Weekly Trek – July 18-24, 2016

Up until Star Trek: Deep Space Nine developed a continuing storyline that involved season-long and series-long arc, the episodes of the various Star Trek television series were self-contained in nature with little continuity between them.  When a story thread did extend past a single episode, it was usually in a two-parter that was resolved the following week or, in the case of the cliffhanger season finales Star Trek: The Next Generation began producing with “The Best of Both Worlds Part 1” at the end of its third season, in the following season’s premiere episode.

In one case, though, Star Trek: The Next Generation introduced a plotline and a potentially-formidable new adversary only to never speak of it again.  Near the end of TNG’s first season in May 1988, the series aired an episode called “Conspiracy” based on a plot idea from show (and overall Star Trek) creator Gene Roddenberry and written by Tracy Torme’. 

In the episode, Captain Keel, a colleague of Captain Jean-Luc Picard contacts him to warn him of a possible conspiracy inside Starfleet Command.  Soon after giving delivering the warning, Captain Keel is killed when his ship is mysteriously destroyed.  Picard has Commander Data investigate Keel’s claims, and, after Data confirms that Command has been issuing strange orders, Picard takes the USS Enterprise to Earth. 

Once there, Picard and crew discover that several Starfleet admirals have been taken over by an alien parasite that completely controls them.  One disgusting dinner and several phaser blasts later, Picard and his First Officer, Commander William Riker, are able track down and destroy the mother creature, which was hiding in another officer, killing all of its baby parasites.

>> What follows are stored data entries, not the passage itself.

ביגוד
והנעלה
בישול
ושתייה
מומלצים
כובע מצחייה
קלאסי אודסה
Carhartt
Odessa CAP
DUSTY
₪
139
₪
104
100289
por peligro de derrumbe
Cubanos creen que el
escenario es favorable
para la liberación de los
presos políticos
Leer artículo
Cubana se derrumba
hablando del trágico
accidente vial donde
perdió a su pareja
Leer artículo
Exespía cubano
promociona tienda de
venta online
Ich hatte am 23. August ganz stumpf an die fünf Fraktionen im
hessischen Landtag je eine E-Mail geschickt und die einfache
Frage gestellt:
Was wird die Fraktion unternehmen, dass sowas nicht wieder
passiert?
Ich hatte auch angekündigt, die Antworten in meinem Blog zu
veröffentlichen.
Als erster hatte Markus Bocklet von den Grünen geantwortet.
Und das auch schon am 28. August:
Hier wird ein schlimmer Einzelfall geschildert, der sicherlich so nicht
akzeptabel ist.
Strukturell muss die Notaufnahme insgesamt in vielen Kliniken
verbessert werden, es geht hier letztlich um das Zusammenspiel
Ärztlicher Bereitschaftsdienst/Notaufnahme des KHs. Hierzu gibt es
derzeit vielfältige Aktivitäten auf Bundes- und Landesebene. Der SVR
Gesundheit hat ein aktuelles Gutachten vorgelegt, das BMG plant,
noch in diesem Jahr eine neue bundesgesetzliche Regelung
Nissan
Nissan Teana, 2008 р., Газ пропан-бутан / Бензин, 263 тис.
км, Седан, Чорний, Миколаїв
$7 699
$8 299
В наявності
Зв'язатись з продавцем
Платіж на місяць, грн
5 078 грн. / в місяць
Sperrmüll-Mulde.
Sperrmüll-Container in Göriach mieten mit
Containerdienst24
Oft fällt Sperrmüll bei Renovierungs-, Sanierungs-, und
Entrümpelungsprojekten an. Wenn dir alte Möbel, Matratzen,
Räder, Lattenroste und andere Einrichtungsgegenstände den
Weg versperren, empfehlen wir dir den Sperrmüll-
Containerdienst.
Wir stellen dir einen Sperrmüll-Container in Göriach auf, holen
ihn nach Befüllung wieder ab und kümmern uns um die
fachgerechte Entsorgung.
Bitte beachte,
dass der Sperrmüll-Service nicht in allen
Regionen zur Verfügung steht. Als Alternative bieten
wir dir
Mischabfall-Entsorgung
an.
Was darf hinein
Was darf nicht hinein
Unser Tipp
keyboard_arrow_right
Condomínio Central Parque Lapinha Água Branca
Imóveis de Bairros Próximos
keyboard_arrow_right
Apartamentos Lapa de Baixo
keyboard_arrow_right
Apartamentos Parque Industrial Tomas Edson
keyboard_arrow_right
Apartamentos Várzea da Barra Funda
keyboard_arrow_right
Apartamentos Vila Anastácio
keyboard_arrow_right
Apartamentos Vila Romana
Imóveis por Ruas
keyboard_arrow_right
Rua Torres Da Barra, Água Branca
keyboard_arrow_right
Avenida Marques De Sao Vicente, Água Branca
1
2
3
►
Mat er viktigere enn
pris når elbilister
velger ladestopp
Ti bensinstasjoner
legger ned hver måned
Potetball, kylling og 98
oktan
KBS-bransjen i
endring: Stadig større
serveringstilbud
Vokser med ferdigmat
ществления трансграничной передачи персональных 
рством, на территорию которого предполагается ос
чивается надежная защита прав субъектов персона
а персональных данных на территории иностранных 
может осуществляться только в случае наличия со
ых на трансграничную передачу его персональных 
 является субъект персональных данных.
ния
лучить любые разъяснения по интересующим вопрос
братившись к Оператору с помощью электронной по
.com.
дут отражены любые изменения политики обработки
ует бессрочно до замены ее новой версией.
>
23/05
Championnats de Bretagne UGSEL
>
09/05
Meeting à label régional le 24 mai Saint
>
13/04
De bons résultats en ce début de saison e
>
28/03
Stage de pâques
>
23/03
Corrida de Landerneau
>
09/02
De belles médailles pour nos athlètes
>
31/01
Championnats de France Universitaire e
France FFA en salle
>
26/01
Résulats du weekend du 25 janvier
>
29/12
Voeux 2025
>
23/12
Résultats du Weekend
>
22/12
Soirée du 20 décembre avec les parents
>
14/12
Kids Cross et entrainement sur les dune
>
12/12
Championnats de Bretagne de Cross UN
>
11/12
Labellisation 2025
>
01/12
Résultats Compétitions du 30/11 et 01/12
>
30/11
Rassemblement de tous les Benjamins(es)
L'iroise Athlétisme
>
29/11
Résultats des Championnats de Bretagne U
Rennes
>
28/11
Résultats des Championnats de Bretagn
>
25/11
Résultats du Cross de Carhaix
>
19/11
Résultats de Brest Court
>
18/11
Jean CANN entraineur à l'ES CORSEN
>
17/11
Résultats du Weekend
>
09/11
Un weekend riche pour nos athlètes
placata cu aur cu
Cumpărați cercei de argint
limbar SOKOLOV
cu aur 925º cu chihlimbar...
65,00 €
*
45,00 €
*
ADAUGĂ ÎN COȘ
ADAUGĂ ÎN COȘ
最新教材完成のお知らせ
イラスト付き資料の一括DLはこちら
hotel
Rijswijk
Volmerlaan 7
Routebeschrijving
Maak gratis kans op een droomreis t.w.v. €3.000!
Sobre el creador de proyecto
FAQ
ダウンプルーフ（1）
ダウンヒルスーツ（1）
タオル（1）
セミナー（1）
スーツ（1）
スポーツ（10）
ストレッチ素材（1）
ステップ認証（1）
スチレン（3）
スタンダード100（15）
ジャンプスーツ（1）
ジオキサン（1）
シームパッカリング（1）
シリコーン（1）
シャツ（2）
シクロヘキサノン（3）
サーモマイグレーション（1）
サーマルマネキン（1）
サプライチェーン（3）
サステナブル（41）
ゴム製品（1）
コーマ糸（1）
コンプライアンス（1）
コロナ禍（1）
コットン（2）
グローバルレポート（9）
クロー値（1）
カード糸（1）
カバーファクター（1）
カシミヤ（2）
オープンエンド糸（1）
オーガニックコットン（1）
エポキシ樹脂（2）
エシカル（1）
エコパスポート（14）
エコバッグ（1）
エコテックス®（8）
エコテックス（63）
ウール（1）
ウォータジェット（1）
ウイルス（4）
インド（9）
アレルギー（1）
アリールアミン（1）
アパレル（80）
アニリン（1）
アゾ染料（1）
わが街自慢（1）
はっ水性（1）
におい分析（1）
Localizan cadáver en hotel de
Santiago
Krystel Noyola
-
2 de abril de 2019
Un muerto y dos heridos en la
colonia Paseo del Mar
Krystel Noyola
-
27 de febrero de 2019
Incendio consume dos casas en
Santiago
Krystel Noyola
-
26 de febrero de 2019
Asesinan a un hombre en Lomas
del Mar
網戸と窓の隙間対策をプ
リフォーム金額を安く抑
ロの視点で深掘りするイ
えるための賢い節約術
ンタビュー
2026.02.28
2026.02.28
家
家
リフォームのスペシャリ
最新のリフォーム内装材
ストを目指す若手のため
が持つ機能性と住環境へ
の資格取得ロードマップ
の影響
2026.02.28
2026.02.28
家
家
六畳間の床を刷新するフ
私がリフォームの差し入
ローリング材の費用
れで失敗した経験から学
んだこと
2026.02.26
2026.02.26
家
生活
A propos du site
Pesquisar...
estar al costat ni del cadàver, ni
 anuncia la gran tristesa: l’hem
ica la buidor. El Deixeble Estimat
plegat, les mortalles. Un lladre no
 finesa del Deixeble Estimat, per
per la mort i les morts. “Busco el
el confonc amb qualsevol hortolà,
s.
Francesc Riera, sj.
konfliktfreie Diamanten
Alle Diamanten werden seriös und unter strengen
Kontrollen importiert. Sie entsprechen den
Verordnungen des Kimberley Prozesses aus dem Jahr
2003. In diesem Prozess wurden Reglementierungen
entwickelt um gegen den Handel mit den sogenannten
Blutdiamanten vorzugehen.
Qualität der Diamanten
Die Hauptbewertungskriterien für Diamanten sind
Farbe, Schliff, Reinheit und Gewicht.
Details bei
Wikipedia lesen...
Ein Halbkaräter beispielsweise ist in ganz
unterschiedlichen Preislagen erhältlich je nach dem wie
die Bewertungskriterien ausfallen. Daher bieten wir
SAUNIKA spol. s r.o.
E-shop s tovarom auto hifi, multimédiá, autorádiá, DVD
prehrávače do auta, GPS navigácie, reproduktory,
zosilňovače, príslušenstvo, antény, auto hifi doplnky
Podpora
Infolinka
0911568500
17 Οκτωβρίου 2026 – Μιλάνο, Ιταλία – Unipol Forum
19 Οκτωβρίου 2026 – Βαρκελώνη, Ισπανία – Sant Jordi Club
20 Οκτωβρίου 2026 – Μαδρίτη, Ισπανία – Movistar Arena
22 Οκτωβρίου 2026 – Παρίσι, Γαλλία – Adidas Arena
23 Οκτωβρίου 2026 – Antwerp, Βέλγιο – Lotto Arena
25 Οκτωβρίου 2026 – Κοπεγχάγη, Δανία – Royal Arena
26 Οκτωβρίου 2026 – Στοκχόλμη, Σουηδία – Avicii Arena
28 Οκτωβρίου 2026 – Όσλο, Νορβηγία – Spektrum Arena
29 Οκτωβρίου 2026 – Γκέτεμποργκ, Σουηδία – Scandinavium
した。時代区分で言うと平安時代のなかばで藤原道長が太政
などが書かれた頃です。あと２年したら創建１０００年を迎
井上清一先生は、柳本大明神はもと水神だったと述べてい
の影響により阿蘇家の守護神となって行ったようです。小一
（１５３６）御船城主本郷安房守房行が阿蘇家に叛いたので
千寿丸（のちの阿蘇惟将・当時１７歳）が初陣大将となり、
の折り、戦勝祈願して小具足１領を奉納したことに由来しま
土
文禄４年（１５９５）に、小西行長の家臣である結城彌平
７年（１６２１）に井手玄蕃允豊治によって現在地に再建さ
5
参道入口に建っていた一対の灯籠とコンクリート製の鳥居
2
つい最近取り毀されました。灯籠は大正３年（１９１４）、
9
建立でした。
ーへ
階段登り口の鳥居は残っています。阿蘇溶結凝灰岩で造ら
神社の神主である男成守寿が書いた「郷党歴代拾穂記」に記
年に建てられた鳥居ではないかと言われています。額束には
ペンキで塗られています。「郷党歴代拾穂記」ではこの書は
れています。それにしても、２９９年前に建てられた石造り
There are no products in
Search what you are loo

But before it died, the mother creature sent a signal out into space.

Dun DUN DUNNNNNNNN!

And then we never heard from them again.

It was a bit anti-climactic.  I don’t know why the TNG writers never decided to follow-up on the storyline.  If I had to guess, I’d say it was probably because the Borg took the role of threatening antagonist, complete with the ability to control people via assimilation.  Whatever the reason, the show left it alone.  In 2003, the DS9 novel Unity finally picked up the plot again.  If you’re really curious to know more about the parasites, that book has your answers.

“Conspiracy” did lead to a fun moment for me at a Star Trek convention held the summer after the episode aired.  Majel Barrett (Christine Chapel, Lwaxana Troi, the voice of the Federation computers, and Gene Roddenberry’s wife) was a guest at the convention and was taking questions from the audience about TNG.  Someone asked her about the violence level in “Conspiracy,” particularly in regard to “blowing up a body” (Which is what Picard and Riker had to do to destroy the mother creature.).  Barrett then responded, “Blow up a body?  I don’t remember us blowing up a body?  Did we blow up a body?”  She was just so matter-of-fact about it as though blowing up a body was at the same level as leaving the living room light on.  I was amused.

One other note about the episode: the writer, Tracy Torme’ is the son of singer and frequent Night Court guest star, Mel Torme’.